• Information supplied

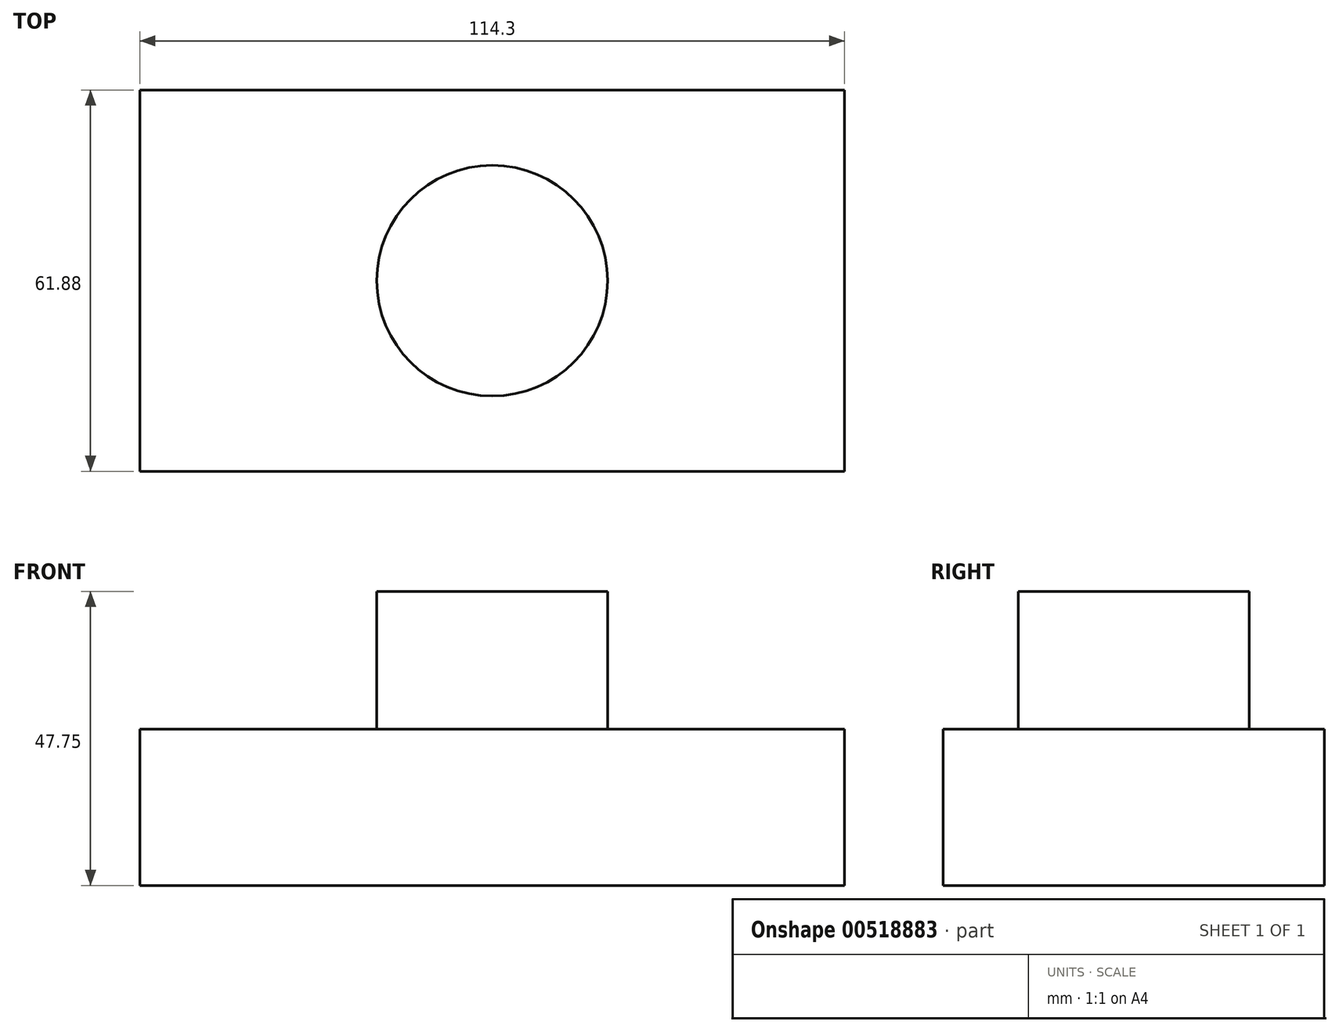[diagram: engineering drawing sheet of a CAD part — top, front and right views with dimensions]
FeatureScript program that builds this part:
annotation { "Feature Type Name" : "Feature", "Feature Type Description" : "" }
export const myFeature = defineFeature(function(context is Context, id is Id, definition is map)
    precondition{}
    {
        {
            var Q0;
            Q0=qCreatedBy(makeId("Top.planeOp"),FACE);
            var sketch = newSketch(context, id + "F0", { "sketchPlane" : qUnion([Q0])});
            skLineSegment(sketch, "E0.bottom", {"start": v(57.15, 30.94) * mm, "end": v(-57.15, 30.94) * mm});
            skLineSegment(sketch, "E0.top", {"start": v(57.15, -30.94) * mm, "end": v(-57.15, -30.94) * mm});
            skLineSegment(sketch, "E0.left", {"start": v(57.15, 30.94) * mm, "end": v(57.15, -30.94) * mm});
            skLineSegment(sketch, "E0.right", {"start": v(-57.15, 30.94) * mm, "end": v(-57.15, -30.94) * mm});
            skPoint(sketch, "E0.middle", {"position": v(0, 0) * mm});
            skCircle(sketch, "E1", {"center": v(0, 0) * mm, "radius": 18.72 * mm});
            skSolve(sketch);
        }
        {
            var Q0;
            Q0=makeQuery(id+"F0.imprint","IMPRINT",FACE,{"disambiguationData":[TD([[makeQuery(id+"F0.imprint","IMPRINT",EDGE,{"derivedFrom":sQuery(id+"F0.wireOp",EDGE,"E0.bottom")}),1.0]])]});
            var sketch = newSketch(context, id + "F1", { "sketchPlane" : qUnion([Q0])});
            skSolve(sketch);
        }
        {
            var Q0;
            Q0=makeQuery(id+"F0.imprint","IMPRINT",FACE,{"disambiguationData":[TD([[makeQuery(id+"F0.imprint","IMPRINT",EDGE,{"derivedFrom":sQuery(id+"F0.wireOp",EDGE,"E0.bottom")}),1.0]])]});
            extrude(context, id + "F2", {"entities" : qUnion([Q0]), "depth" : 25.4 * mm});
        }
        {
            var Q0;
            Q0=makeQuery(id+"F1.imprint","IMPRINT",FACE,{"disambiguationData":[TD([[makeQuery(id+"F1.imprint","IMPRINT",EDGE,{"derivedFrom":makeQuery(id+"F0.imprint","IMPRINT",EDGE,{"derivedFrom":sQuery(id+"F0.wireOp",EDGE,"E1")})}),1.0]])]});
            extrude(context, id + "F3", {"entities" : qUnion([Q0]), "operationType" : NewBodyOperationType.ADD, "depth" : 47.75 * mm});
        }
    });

• Set problem
Please pull out every line of the records above that contains the string "entities", with case counting in the match.

• Exercise response
            extrude(context, id + "F2", {"entities" : qUnion([Q0]), "depth" : 25.4 * mm});
            extrude(context, id + "F3", {"entities" : qUnion([Q0]), "operationType" : NewBodyOperationType.ADD, "depth" : 47.75 * mm});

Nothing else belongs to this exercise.